AWS IAM (Identity and Access Management) Role provides a secure and flexible way to manage access to your AWS resources. When working with Databend Cloud, using IAM Role offers several key benefits:

• Enhanced Security: Instead of storing AWS access keys and secrets, IAM Role enables temporary credential access, significantly reducing security risks.
• Simplified Access Management: You can manage permissions centrally through AWS IAM, making it easier to control who can access your S3 buckets and what operations they can perform.
• Seamless Integration: Databend Cloud can securely access your AWS S3 buckets without requiring you to manage or rotate credentials manually.
• Compliance and Audit: IAM Role provides detailed audit trails of access to your S3 buckets, helping you maintain compliance with security policies.

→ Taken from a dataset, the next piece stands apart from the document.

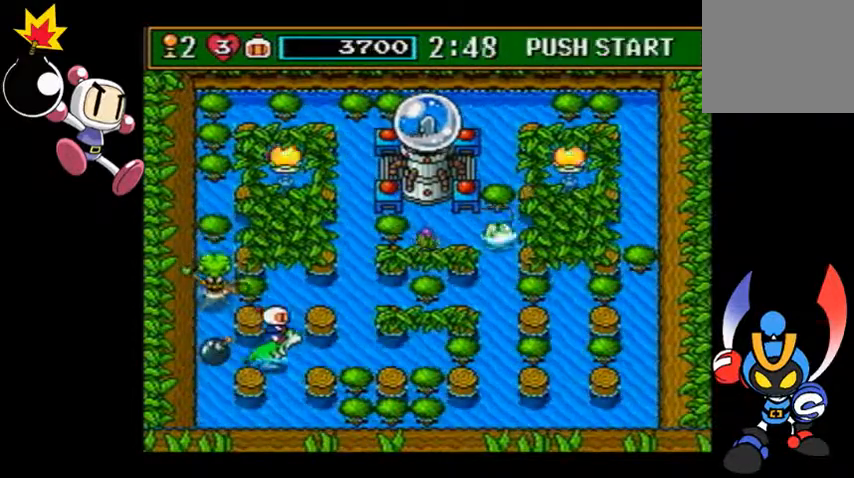
{"dt_ms": 500, "buttons": [], "left_stick": "right", "events": []}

By using IAM Role, you can securely connect your Databend Cloud environment to your AWS S3 buckets while maintaining full control over access permissions and security policies.

How to Use IAM Role

1. Raise a support ticket to get the IAM role ARN for your Databend Cloud organization:

   For example: arn:aws:iam::123456789012:role/xxxxxxx/tnabcdefg/xxxxxxx-tnabcdefg

2. Goto AWS Console:

   https://us-east-2.console.aws.amazon.com/iam/home?region=us-east-2#/policies

   Click Create policy, and select Custom trust policy, and input the policy document for S3 bucket access:

   {
     "Version": "2012-10-17",
     "Statement": [
       {
         "Effect": "Allow",
         "Action": "s3:ListBucket",
         "Resource": "arn:aws:s3:::test-bucket-123"
       },
       {
         "Effect": "Allow",
         "Action": "s3:*Object",
         "Resource": "arn:aws:s3:::test-bucket-123/*"
       }
     ]
   }

   Click Next, and input the policy name: databend-test, and click Create policy

3. Goto AWS Console:

   https://us-east-2.console.aws.amazon.com/iam/home?region=us-east-2#/roles

   Click Create role, and select Custom trust policy in Trusted entity type:

   

   Input the the trust policy document:

   {
     "Version": "2012-10-17",
     "Statement": [
       {
         "Effect": "Allow",
         "Principal": {
           "AWS": "arn:aws:iam::123456789012:role/xxxxxxx/tnabcdefg/xxxxxxx-tnabcdefg"
         },
         "Condition": {
           "StringEquals": {
             "sts:ExternalId": "my-external-id-123"
           }
         },
         "Action": "sts:AssumeRole"
       }
     ]
   }

   Click Next, and select the previously created policy: databend-test

   Click Next, and input the role name: databend-test

   Click View Role, and record the role ARN: arn:aws:iam::987654321987:role/databend-test

4. Run the following SQL statement in Databend Cloud cloud worksheet or BendSQL:

   CREATE CONNECTION databend_test STORAGE_TYPE = 's3' ROLE_ARN = 'arn:aws:iam::987654321987:role/databend-test' EXTERNAL_ID = 'my-external-id-123';
   
   CREATE STAGE databend_test URL = 's3://test-bucket-123' CONNECTION = (CONNECTION_NAME = 'databend_test');
   
   SELECT * FROM @databend_test/test.parquet LIMIT 1;

信息

Congratulations! You could now access your own AWS S3 buckets in Databend Cloud with IAM Role.